┌────────

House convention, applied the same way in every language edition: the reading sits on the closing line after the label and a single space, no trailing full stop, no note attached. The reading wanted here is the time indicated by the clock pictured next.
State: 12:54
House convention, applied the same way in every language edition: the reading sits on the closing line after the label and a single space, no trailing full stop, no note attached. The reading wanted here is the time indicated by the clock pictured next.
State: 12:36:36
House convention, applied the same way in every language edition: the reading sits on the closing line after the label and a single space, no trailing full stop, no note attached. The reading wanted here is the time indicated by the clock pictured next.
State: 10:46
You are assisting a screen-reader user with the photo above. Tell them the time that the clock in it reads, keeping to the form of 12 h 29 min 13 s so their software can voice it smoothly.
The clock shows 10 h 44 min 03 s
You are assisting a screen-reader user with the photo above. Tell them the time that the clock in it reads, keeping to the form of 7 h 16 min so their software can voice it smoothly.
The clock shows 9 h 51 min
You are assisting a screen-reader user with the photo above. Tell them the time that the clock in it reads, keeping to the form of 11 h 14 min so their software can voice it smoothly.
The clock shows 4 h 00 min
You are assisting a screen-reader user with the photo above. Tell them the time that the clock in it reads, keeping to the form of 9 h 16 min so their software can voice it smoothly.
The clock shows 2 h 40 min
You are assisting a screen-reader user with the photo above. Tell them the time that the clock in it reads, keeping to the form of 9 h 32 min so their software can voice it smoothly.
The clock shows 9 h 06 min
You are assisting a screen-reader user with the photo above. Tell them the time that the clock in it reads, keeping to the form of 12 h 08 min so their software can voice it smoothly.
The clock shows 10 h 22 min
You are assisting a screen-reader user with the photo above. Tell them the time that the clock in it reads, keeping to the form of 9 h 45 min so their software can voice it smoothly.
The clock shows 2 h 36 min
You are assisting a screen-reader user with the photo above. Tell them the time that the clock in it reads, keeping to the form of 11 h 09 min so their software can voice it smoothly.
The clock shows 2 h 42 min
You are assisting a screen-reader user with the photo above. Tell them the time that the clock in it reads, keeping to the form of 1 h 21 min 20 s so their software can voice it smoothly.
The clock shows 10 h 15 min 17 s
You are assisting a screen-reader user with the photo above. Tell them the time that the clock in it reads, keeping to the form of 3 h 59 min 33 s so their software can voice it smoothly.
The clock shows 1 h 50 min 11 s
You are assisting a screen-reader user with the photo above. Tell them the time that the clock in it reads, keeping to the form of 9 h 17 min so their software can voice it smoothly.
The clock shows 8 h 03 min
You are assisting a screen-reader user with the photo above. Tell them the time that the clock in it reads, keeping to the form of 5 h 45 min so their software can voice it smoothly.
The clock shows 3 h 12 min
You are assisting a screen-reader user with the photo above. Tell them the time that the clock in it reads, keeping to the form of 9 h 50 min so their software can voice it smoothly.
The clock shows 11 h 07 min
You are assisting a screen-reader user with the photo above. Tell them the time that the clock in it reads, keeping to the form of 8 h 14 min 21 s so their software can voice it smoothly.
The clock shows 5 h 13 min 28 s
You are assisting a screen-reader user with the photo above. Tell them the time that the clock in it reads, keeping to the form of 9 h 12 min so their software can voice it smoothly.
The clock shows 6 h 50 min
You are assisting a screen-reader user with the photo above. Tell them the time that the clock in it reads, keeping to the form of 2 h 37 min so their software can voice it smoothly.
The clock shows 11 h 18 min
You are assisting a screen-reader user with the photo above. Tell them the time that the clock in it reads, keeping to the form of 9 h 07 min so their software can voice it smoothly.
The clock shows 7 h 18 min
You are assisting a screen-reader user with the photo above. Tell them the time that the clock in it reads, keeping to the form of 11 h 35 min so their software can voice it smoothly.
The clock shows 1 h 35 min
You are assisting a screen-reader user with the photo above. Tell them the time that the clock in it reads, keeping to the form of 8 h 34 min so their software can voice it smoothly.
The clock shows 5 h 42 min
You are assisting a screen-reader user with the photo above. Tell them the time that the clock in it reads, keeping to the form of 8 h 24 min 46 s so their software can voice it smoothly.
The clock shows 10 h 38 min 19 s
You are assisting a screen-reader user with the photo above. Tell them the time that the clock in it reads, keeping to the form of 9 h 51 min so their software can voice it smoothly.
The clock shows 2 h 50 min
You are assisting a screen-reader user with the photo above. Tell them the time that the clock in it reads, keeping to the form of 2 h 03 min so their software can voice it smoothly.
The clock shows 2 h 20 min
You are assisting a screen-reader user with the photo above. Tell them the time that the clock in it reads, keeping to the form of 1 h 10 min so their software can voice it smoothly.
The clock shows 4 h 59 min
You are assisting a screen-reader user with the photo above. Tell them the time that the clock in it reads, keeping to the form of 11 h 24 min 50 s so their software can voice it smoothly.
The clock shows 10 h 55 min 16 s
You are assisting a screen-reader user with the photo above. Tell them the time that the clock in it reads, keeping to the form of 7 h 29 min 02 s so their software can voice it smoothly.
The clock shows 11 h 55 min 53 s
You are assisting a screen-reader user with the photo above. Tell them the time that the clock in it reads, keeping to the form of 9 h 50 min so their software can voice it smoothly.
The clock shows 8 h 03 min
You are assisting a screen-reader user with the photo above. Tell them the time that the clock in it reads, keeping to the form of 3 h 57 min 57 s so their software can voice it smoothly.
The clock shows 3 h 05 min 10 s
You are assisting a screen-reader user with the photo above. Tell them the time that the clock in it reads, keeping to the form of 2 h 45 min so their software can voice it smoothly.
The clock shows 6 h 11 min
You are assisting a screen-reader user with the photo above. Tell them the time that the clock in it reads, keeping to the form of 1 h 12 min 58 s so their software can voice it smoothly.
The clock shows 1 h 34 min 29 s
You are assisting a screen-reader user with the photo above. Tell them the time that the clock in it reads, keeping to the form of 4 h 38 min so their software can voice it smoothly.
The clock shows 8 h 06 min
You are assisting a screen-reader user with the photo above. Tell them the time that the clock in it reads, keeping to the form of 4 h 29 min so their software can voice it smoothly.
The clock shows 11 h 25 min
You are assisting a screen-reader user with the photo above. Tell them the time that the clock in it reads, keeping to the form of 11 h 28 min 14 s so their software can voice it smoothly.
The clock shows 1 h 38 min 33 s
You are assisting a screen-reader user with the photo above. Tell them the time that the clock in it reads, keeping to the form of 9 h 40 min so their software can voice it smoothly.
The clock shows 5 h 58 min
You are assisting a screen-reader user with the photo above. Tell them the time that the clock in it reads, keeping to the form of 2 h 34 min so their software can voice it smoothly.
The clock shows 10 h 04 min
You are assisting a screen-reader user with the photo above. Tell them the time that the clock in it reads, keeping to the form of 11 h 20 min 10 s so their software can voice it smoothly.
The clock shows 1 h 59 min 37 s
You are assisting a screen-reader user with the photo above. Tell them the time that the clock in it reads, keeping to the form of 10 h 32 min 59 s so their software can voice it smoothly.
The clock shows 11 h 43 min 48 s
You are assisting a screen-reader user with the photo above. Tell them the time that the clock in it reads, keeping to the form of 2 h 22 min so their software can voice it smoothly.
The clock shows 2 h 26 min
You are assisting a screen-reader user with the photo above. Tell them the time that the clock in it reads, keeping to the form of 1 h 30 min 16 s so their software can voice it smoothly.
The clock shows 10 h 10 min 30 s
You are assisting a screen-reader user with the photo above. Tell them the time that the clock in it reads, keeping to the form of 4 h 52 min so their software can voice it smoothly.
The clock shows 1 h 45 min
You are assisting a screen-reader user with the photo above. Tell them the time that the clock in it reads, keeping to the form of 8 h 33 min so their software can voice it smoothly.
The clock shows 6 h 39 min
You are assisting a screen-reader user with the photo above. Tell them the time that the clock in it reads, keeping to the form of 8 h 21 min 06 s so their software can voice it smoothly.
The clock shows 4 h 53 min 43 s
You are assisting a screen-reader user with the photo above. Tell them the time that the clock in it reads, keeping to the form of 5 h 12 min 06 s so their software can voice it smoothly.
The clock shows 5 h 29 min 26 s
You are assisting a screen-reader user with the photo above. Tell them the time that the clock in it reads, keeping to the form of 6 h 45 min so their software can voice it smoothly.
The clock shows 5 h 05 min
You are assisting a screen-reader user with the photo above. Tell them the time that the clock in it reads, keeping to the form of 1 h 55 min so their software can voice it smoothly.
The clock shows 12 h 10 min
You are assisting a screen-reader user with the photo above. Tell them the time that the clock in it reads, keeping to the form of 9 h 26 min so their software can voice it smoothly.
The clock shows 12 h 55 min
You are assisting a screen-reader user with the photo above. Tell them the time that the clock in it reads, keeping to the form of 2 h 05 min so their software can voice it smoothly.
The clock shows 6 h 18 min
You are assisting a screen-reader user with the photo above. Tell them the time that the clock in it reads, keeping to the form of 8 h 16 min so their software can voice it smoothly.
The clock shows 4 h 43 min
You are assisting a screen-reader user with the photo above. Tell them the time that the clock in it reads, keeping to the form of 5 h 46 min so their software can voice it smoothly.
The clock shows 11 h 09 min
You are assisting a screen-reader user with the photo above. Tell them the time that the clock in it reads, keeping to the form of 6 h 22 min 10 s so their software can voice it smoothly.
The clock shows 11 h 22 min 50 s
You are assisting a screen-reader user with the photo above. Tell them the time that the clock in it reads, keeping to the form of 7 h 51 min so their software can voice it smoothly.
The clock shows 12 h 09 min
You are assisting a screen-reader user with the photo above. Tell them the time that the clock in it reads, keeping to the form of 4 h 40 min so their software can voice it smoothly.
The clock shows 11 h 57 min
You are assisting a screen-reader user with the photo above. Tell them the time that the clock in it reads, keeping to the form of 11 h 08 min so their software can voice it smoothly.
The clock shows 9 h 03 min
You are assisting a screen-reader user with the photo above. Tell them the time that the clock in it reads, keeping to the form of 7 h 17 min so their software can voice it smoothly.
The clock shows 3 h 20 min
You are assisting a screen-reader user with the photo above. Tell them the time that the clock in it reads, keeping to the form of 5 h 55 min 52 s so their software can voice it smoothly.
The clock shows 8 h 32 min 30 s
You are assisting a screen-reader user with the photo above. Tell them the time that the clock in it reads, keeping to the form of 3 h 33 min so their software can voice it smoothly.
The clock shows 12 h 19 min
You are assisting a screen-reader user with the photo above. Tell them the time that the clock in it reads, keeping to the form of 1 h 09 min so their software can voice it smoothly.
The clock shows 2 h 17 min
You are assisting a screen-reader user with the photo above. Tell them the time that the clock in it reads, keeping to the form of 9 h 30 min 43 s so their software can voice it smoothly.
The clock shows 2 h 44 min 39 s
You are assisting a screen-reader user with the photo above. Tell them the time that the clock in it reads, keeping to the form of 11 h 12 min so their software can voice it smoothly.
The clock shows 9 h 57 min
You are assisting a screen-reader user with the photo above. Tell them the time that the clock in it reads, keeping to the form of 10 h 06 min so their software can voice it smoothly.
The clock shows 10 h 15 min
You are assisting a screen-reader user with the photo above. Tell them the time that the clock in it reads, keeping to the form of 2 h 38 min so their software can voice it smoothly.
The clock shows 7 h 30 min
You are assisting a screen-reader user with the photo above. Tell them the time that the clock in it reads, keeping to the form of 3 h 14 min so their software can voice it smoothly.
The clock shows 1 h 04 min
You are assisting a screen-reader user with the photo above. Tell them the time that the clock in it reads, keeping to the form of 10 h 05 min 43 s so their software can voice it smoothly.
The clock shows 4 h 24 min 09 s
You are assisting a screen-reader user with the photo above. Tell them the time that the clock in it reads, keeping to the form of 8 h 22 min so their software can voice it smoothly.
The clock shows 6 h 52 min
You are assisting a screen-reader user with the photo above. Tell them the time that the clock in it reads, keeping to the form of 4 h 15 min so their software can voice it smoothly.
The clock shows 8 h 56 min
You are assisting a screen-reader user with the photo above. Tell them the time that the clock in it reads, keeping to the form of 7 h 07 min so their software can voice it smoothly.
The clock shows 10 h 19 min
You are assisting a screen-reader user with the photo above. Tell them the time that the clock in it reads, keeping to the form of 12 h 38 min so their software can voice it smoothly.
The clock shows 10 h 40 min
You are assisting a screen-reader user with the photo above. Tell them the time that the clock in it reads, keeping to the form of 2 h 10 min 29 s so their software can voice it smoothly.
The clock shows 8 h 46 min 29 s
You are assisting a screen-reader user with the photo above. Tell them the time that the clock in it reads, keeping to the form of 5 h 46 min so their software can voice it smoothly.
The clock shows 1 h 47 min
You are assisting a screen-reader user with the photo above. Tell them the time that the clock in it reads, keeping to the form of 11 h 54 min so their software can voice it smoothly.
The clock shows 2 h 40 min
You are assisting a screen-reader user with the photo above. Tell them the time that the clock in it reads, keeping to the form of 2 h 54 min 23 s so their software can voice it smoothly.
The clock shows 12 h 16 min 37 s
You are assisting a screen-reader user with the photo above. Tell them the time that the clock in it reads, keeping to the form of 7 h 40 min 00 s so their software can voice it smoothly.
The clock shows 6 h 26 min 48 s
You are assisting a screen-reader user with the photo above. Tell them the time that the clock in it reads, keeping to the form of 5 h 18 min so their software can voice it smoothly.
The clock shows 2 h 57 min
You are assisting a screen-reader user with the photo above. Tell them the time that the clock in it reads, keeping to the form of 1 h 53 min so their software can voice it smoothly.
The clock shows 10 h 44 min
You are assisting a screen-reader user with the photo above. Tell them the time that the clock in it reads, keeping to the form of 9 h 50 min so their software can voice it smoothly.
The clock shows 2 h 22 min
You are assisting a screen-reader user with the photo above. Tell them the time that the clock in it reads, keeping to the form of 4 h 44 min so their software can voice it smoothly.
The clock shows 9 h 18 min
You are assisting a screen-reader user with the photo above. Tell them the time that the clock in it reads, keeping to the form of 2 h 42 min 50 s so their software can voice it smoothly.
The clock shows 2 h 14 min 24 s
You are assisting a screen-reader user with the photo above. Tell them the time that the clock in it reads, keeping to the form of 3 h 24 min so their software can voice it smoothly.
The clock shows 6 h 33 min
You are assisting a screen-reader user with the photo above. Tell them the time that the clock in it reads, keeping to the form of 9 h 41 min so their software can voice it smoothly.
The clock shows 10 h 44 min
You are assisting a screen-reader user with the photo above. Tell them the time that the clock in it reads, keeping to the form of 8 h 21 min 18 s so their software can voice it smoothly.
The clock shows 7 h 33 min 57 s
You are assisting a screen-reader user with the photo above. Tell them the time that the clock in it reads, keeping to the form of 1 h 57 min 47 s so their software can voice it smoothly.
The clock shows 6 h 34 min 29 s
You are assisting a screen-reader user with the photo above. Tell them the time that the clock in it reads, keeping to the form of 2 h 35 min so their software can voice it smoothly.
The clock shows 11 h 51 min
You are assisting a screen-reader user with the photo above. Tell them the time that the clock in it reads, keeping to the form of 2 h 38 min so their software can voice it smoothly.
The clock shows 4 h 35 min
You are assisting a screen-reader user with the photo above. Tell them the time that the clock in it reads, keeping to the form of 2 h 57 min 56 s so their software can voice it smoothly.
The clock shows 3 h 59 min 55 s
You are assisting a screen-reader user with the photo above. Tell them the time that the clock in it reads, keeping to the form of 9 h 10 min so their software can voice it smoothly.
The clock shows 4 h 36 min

└────────

§ Exercise
Please reproduce the records word for word, beginning at the very start and stopping after the line that contains "State: 10:46".

§ Full output
House convention, applied the same way in every language edition: the reading sits on the closing line after the label and a single space, no trailing full stop, no note attached. The reading wanted here is the time indicated by the clock pictured next.
State: 12:54
House convention, applied the same way in every language edition: the reading sits on the closing line after the label and a single space, no trailing full stop, no note attached. The reading wanted here is the time indicated by the clock pictured next.
State: 12:36:36
House convention, applied the same way in every language edition: the reading sits on the closing line after the label and a single space, no trailing full stop, no note attached. The reading wanted here is the time indicated by the clock pictured next.
State: 10:46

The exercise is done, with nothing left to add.